◆人口構成に見るこれからの介護の行方
 日本の労働力人口を予測すると今後50年で3分の1が消失すると言われています。今後労働市場に元気な高齢者や長期に働く女性も増えてくる事でしょう。現役世代1人が支える高齢者は1950年から2050年の100年で10倍に増えると予測されています。   

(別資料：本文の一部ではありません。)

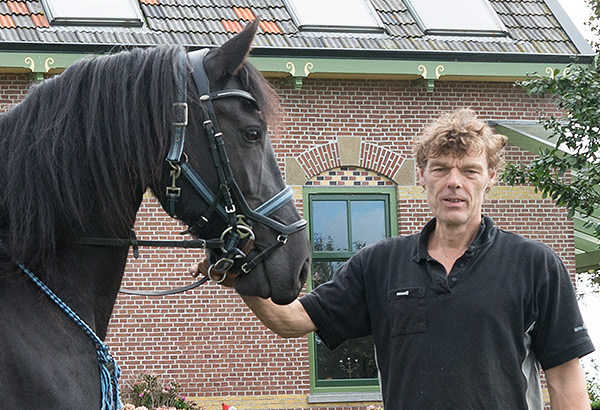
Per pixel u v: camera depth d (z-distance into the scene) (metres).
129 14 10.87
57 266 2.76
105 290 2.89
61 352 2.64
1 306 2.61
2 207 2.72
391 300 3.24
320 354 11.12
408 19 11.84
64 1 10.82
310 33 11.22
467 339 3.09
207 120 2.87
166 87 2.82
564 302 3.15
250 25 2.92
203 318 10.74
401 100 11.48
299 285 3.08
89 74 2.84
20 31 10.28
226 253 2.92
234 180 2.89
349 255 11.18
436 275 3.17
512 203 11.60
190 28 10.98
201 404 10.62
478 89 11.73
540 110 11.81
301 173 11.09
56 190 2.71
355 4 11.88
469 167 3.17
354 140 11.27
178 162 2.83
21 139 2.74
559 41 11.92
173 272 10.65
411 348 3.15
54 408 2.56
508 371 3.08
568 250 11.68
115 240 2.83
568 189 9.18
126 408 8.79
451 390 3.06
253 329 10.85
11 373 2.54
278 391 10.84
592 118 8.86
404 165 11.38
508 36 11.86
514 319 3.11
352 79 11.37
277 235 3.01
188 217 2.91
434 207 3.21
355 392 11.05
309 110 11.21
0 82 10.39
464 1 12.25
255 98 2.96
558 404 3.14
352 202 11.29
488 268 3.16
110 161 2.77
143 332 10.55
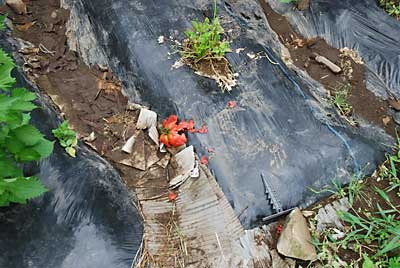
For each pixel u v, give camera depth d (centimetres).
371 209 222
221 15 262
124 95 244
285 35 273
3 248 196
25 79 236
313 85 253
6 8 267
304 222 214
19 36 258
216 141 228
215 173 223
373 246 213
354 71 263
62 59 253
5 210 201
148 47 247
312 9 279
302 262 209
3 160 186
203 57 242
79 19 262
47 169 211
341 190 224
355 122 244
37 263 197
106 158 227
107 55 252
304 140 231
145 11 256
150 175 224
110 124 235
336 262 210
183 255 208
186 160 223
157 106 238
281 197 221
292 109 238
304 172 226
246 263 207
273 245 212
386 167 232
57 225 204
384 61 266
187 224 214
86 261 200
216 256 208
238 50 250
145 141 231
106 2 259
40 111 225
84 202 209
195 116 233
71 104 238
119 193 215
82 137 229
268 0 281
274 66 249
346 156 230
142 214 215
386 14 280
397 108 252
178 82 239
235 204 219
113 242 205
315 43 271
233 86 240
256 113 235
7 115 176
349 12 278
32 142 187
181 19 256
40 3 272
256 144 229
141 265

 長寿社会は介護の長期化をまねき、現在平均介護期間は3.8年ですが、10年以上の方も1割はいます。50歳代前半で配偶者と自分の両親の4人が生存している場合の介護する確率は62%と言う統計もあります。今後企業は介護を担う社員が増えて行く事を意識する必要があるでしょう。

◆社員の介護をどう考えるのか
 家族の介護や看護の為に離職・転職した人は、2006年10月からの1年間で14万人以上、対前年比率は4割増加したという総務省のデータがあり、このうち男性は2万人以上、過去5年で74%増、年齢も40歳から59歳が41%をしめています。今後介護の為の離職、転職が増え経験を積んだ社員層の離職で人的損失が生じるかもしれません。また、若年者を育てる教育の担い手が足りない事態もあるかもしれません。介護はリスクマネジメントを必要とすると言っても過言ではないでしょう。企業はこのような事態に備えて社内制度の中で時間管理や業務体制をどうしていくのかを考える事が必要となって行くでしょう。

◆介護時代はチームワークや風土改善が大切
 最近、ワークライフバランスという言葉を聞く事がありますが、仕事と家庭のバランスを取るという意味で使っている事が多いようです。しかし本来の意味合いは仕事の効率化や生産性向上を目指す為、業務改善を行い、プライベートの時間も増やし、社内の活性化を目指すものです。メリハリのある仕事が生活の余裕に繋がるような良い相互関係を言うものです。例えば作業の前にその作業にどれ位時間をかけ作業の後にもっと速くするには?時間のかかった原因は?等を考えて業務改善をする等です。
 企業の中で①各人の働き方を共有して見直してみる②個人レベルで課題を認識してスキルを磨く③各職場レベルで課題を認識して業務改善をする④社内に好事例を広げて全社的に推進する等、制度に頼らなくとも職場単位の工夫でワークライフバランスは実現可能と言えるのかもしれません。